Saved entries:

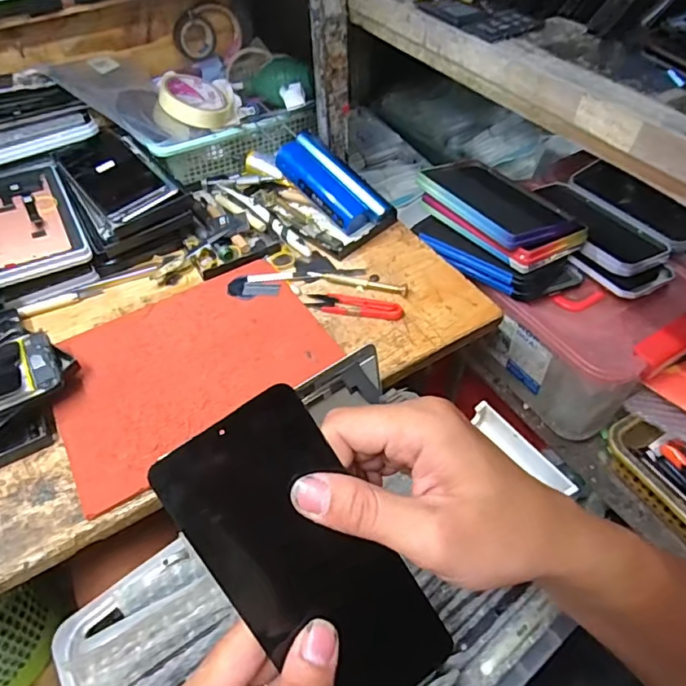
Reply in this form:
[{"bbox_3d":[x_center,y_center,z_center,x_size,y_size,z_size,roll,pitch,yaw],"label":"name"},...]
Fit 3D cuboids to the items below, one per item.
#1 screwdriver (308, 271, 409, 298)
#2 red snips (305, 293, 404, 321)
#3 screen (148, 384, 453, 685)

• [What you will do]
Here the job is to print all the entries above exactly, minus the images.

• [Task output]
Reply in this form:
[{"bbox_3d":[x_center,y_center,z_center,x_size,y_size,z_size,roll,pitch,yaw],"label":"name"},...]
Fit 3D cuboids to the items below, one per item.
#1 screwdriver (308, 271, 409, 298)
#2 red snips (305, 293, 404, 321)
#3 screen (148, 384, 453, 685)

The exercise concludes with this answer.